• WHAT THIS TASK INVOLVES: A full, exact copy of the listing is needed, with images omitted.

• SOURCE RECORDS:

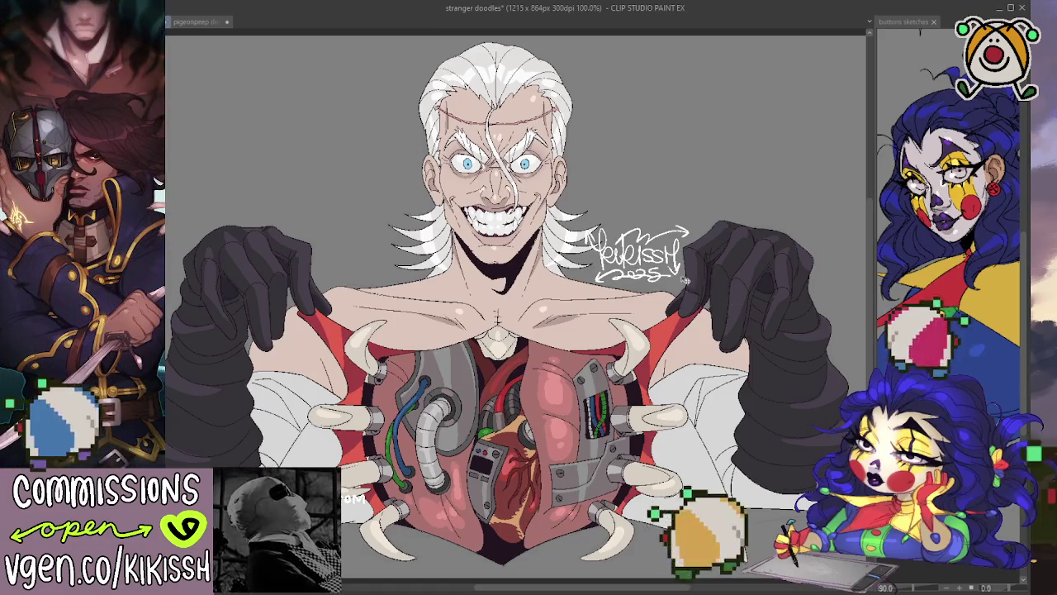
{"action": "mouse_move", "coordinate": [684, 281]}
{"action": "left_mouse_down"}
{"action": "mouse_move", "coordinate": [618, 252]}
{"action": "mouse_move", "coordinate": [692, 214]}
{"action": "mouse_move", "coordinate": [698, 183]}
{"action": "mouse_move", "coordinate": [722, 496]}
{"action": "left_mouse_up"}
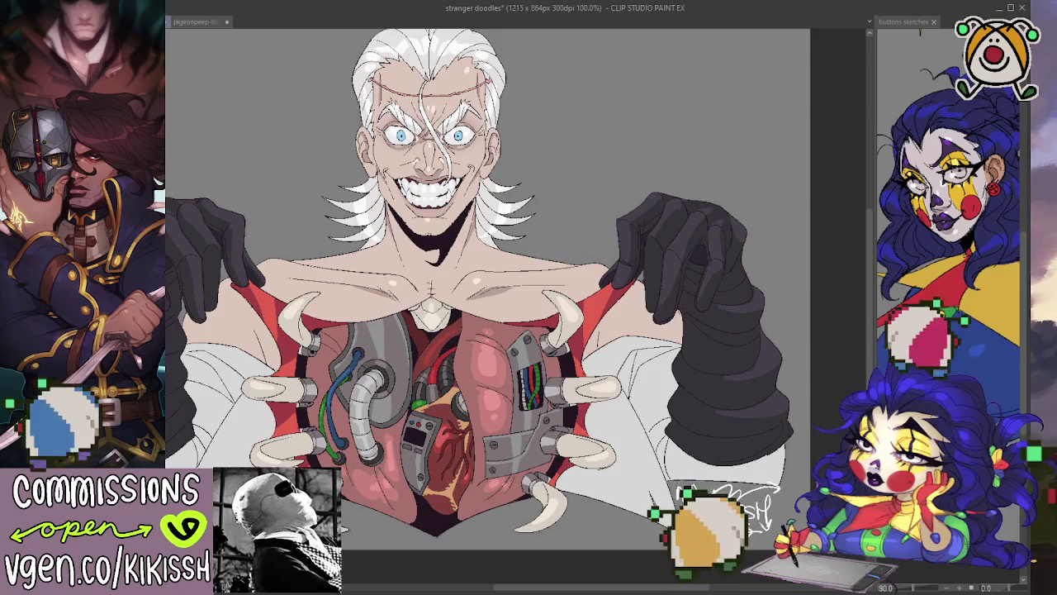
{"action": "left_click_drag", "start_coordinate": [773, 479], "coordinate": [781, 496]}
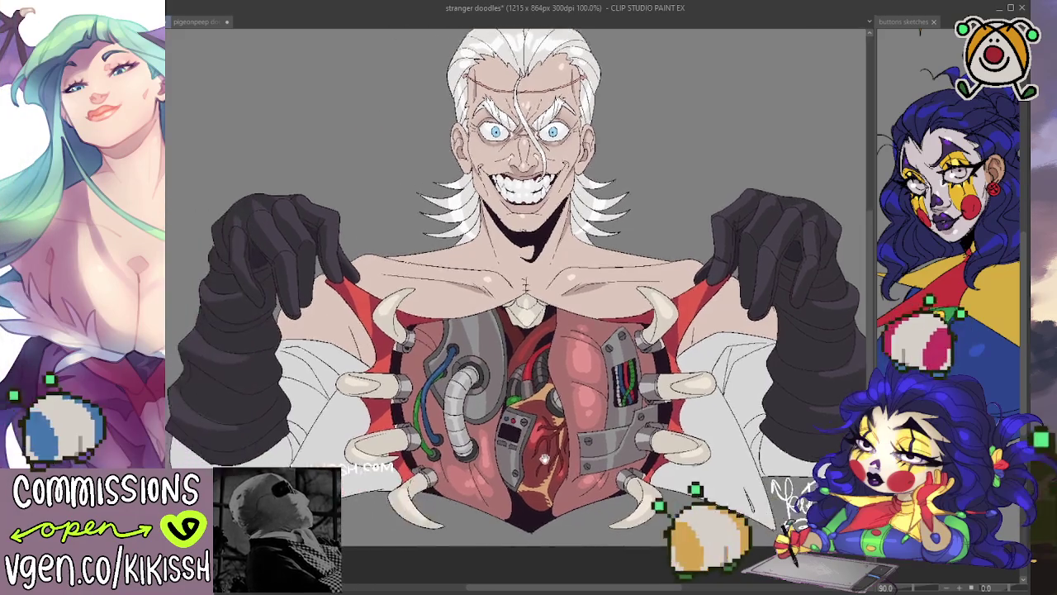
{"action": "left_click_drag", "start_coordinate": [430, 289], "coordinate": [529, 262]}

• EXERCISE ANSWER:
{"action": "mouse_move", "coordinate": [684, 281]}
{"action": "left_mouse_down"}
{"action": "mouse_move", "coordinate": [618, 252]}
{"action": "mouse_move", "coordinate": [692, 214]}
{"action": "mouse_move", "coordinate": [698, 183]}
{"action": "mouse_move", "coordinate": [722, 496]}
{"action": "left_mouse_up"}
{"action": "left_click_drag", "start_coordinate": [773, 479], "coordinate": [781, 496]}
{"action": "left_click_drag", "start_coordinate": [430, 289], "coordinate": [529, 262]}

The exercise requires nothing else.